Extracted page text data
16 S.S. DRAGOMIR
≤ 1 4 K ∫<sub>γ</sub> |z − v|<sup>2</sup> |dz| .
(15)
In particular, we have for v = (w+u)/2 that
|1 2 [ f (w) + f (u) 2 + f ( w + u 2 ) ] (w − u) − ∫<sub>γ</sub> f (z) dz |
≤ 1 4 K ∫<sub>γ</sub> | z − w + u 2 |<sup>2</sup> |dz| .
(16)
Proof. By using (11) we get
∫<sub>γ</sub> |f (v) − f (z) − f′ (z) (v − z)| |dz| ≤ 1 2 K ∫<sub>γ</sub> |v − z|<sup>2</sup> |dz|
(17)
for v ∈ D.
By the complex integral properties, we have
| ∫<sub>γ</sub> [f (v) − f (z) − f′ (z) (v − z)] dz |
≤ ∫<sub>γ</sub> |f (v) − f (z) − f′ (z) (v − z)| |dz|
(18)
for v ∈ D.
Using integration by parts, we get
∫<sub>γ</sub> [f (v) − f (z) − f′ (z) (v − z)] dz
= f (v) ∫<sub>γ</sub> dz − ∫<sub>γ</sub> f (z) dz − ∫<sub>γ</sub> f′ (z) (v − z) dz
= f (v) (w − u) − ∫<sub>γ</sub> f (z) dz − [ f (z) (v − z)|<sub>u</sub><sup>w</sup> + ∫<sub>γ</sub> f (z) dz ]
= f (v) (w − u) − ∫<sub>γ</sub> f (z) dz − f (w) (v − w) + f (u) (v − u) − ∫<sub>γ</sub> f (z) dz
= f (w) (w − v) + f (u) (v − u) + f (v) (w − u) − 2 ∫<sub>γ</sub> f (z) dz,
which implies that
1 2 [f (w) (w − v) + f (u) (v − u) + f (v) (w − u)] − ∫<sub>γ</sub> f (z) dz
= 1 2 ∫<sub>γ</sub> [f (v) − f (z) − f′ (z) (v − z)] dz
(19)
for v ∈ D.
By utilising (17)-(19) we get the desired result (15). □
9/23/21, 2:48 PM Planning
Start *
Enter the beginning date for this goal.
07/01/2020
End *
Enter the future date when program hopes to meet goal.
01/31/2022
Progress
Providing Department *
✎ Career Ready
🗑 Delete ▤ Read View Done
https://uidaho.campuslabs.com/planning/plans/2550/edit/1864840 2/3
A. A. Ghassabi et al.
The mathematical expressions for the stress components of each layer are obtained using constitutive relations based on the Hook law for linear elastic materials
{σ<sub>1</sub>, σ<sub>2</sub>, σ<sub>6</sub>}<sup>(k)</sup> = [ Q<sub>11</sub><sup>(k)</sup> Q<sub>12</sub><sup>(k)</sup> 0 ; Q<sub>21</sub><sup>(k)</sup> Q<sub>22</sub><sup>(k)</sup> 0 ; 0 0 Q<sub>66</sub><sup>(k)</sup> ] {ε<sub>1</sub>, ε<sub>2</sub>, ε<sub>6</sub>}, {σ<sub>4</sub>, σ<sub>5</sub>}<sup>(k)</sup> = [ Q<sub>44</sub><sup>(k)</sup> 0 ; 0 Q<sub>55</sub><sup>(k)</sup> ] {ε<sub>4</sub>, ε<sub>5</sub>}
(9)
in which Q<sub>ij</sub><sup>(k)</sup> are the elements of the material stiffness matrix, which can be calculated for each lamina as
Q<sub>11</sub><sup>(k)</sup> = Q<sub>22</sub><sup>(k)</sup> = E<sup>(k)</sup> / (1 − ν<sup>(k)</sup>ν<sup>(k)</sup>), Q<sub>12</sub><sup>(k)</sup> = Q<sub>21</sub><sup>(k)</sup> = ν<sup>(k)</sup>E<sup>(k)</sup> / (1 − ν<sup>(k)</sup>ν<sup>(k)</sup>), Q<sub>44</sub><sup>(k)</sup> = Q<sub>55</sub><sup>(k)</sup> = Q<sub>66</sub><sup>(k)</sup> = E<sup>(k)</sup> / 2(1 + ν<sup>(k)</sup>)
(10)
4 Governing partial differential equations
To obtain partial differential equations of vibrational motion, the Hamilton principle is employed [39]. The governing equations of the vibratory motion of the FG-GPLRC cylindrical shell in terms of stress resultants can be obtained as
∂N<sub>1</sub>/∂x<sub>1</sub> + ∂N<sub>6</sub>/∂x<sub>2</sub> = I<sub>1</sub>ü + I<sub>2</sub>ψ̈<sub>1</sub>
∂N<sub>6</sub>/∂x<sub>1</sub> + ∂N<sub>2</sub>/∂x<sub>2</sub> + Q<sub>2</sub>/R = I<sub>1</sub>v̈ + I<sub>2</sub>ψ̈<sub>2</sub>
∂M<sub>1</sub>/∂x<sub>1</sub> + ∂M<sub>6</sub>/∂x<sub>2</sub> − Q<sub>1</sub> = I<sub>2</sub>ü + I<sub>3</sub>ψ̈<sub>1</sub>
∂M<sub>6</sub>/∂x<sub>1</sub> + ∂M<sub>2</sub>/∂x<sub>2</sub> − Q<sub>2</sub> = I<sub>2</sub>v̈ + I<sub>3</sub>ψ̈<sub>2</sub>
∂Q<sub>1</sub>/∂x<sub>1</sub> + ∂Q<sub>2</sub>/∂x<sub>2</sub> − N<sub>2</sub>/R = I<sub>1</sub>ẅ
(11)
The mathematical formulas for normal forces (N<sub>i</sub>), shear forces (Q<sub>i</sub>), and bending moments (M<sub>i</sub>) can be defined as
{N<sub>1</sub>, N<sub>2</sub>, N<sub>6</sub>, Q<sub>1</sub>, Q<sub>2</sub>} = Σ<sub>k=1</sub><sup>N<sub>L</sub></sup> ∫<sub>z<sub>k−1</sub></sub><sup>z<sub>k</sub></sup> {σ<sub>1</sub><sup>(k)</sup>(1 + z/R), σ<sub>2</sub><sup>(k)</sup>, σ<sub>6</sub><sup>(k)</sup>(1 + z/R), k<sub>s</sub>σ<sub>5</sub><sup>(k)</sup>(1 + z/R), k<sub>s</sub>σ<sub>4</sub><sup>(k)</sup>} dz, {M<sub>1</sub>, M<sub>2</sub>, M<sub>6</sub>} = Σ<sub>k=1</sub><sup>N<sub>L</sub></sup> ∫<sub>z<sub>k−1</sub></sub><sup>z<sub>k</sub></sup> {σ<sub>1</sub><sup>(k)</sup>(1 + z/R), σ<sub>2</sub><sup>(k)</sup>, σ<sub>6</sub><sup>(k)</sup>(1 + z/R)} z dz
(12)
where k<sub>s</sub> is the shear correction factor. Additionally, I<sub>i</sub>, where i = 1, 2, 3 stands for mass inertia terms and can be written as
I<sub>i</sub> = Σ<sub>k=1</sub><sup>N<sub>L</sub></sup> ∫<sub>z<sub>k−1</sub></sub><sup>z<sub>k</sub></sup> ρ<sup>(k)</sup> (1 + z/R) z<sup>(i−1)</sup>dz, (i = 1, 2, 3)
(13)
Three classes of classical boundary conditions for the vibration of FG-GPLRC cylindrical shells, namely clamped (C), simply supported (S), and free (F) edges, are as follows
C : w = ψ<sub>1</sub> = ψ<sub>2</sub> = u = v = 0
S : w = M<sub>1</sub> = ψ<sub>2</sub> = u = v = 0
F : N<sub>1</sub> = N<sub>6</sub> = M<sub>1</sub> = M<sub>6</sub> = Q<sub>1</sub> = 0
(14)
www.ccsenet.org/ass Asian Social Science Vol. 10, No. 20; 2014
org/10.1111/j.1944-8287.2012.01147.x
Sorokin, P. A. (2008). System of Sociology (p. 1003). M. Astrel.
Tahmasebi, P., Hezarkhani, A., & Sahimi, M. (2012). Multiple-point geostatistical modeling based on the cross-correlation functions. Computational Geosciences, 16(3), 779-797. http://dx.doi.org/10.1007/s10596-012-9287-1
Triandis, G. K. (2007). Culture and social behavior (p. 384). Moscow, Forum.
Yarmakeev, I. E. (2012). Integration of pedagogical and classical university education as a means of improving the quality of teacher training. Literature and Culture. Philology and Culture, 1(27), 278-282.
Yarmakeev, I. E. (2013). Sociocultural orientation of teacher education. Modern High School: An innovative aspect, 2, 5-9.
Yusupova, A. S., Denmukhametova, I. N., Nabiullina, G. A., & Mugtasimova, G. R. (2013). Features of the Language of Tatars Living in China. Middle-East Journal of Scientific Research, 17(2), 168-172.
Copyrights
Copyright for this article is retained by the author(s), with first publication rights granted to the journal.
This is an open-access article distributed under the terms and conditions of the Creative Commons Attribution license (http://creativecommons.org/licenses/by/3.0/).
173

**TASK STATEMENT**
Every line above from the line with "Enter the future" to the line with "in which Q<sub>ij</sub><sup>(k)</sup>", inclusive, must be returned exactly; no other line belongs in the reply.

**ANSWER TO THE PROBLEM**
Enter the future date when program hopes to meet goal.
01/31/2022
Progress
Providing Department *
✎ Career Ready
🗑 Delete ▤ Read View Done
https://uidaho.campuslabs.com/planning/plans/2550/edit/1864840 2/3
A. A. Ghassabi et al.
The mathematical expressions for the stress components of each layer are obtained using constitutive relations based on the Hook law for linear elastic materials
{σ<sub>1</sub>, σ<sub>2</sub>, σ<sub>6</sub>}<sup>(k)</sup> = [ Q<sub>11</sub><sup>(k)</sup> Q<sub>12</sub><sup>(k)</sup> 0 ; Q<sub>21</sub><sup>(k)</sup> Q<sub>22</sub><sup>(k)</sup> 0 ; 0 0 Q<sub>66</sub><sup>(k)</sup> ] {ε<sub>1</sub>, ε<sub>2</sub>, ε<sub>6</sub>}, {σ<sub>4</sub>, σ<sub>5</sub>}<sup>(k)</sup> = [ Q<sub>44</sub><sup>(k)</sup> 0 ; 0 Q<sub>55</sub><sup>(k)</sup> ] {ε<sub>4</sub>, ε<sub>5</sub>}
(9)
in which Q<sub>ij</sub><sup>(k)</sup> are the elements of the material stiffness matrix, which can be calculated for each lamina as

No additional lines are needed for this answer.